Technology enhances creative thinking because it facilitates risk taking and refinement. Students have the opportunity to change things on the fly or completely erase something without fear of “starting all over again.” Critical thinking and problem solving is enhanced by technology because it offers the exploration of complex systems which would be impossible to experience. Imagine the difference between reading about the human body and observing a model versus interacting with a model online. Students can manipulate the environment or control various functions in ways that help them make comprehensive judgements and decisions. Technology gives unprecedented opportunities to communicate and collaborate in a classroom, and educational, setting. Effective technology integration would utilize the communicative powers of the internet by allowing students to share thoughts, ideas and questions with their peers and teacher online. Group work can be hidden within social websites that students are already familiar with. Students participating in a facebook group created for a school project will be doing homework but from within the structure of facebook the task becomes manageable and, perhaps, even fun.

Friday, September 17, 2010

Blogs of Potential

So this is the future, blogging about blogging about blogging in the classroom.
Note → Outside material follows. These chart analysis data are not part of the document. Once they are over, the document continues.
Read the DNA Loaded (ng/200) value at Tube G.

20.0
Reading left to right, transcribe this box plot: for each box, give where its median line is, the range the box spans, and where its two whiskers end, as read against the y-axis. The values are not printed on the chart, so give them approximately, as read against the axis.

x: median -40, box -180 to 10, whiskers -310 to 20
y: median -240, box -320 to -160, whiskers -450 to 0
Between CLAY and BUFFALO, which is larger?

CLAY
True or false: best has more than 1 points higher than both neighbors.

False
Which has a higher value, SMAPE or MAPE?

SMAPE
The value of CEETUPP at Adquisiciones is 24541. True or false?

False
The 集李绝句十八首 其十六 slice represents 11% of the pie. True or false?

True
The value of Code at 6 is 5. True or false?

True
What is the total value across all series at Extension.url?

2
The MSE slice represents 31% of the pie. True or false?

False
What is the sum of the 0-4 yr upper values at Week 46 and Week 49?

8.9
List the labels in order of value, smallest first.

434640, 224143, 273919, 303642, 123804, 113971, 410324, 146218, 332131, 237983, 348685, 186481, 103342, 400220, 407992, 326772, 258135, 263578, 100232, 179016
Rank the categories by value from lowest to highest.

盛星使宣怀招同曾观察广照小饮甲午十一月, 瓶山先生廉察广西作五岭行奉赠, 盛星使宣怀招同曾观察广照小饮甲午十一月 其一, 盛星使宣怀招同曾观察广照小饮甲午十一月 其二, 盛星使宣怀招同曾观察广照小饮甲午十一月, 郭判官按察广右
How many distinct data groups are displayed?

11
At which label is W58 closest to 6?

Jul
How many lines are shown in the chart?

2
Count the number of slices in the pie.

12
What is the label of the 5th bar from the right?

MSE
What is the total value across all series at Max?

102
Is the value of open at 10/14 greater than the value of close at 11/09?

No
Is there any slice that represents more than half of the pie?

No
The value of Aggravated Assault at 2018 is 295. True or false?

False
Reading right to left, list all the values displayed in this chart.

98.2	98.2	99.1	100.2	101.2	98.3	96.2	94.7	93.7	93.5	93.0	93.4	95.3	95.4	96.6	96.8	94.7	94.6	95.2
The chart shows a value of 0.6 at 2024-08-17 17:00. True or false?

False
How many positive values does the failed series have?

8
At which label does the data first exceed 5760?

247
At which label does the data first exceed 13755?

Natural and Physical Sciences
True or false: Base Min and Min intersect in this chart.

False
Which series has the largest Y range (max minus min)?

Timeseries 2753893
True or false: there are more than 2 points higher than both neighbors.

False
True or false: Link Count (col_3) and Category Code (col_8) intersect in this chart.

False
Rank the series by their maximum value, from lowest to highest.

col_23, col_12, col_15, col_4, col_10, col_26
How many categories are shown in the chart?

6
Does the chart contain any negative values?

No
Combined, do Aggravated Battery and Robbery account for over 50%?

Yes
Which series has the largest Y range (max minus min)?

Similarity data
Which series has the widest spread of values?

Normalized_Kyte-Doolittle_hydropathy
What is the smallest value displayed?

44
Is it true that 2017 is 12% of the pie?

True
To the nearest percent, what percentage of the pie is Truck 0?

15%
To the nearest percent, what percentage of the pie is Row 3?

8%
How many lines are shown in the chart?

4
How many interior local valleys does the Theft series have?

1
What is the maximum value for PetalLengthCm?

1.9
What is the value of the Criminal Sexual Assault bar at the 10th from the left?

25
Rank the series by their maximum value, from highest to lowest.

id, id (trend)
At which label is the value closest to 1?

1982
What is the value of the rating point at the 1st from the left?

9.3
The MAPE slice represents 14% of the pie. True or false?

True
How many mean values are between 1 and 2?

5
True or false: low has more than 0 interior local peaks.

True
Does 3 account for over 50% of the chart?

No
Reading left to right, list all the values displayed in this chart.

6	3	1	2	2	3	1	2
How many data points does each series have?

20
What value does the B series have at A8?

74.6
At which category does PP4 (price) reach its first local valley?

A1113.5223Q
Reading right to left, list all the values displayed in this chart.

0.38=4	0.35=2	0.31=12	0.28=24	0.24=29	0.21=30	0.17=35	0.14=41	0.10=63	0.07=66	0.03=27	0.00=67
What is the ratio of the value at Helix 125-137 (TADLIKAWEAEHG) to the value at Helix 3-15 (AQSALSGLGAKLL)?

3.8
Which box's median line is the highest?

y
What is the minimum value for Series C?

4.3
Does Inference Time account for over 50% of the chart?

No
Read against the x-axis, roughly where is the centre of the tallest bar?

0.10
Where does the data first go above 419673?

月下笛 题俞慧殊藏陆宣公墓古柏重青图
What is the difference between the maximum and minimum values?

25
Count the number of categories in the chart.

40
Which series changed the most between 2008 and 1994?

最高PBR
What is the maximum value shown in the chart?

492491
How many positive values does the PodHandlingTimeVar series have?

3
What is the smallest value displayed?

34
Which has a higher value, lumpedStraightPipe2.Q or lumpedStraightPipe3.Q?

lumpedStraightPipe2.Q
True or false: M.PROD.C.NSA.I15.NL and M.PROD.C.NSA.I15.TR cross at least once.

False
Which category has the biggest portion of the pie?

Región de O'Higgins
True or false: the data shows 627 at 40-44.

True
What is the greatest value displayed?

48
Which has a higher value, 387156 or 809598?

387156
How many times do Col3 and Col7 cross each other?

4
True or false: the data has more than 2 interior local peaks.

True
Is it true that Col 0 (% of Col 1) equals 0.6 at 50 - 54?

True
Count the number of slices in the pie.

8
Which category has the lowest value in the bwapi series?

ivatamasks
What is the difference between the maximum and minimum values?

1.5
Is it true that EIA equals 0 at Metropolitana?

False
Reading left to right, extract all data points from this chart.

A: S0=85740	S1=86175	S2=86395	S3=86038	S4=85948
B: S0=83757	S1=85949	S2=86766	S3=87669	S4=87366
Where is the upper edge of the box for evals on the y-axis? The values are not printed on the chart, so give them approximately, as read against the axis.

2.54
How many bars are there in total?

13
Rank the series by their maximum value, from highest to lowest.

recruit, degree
While this isn't my first experience with the process of blogging, it is the first time I've put it in context with education and teaching. My initial reaction was that blogging would be a great alternative to paper journals that students hand in to teachers or that maybe students can (much like we're doing here) create a blog about a particular topic and update it as the semester/unit progresses. The Alberta Education website that was suggested for this class states that the ICT curriculum focuses on three concepts:

  • communicating, inquiring, decision making and problem solving
  • foundational operations, knowledge and concepts
  • processes for productivity

Abstract concepts without a doubt. But interestingly enough student blogs provide one exercise that addresses each concept. Anyone who has setup a blog (as we've all learned) would not argue with the fact that decision making and problem solving are a key to building a clear and concise blog. The rest of the concepts would be handled by the teacher's requirements for the blog ("this week add a video which we've been working on in class") or simply by the nature of blogging itself. If done correctly, blogging is also quick and often more substantial way of meeting your classmates. It has the power to build friendships (sharing interests that would otherwise be unknown), to enhance knowledge of a subject (putting it into your own words), and just giving students a place to practice writing. Blogging has its limits but it also has enormous potential.

Tuesday, September 14, 2010


Hi there, by now you already know that my name is Adam McRae. I'm old, like 26 years old. This is my 3rd year in Lethbridge and I have to admit, it's still boring. Growing up in Calgary, being used to the bright city lights with all the fancy big city ideas has conditioned me to expect a faster pace. Not that the slower pace is so bad, just a little... slow. Anyways, I love sports (football, basketball, tennis) and I watch way too much TV (the best shows ever aired were The Wire, Six Feet Under and Lost). I also love technology so I'm pretty comfortable with this type of thing. We'll see how the rest of this goes but hopefully I keep feeling like an expert!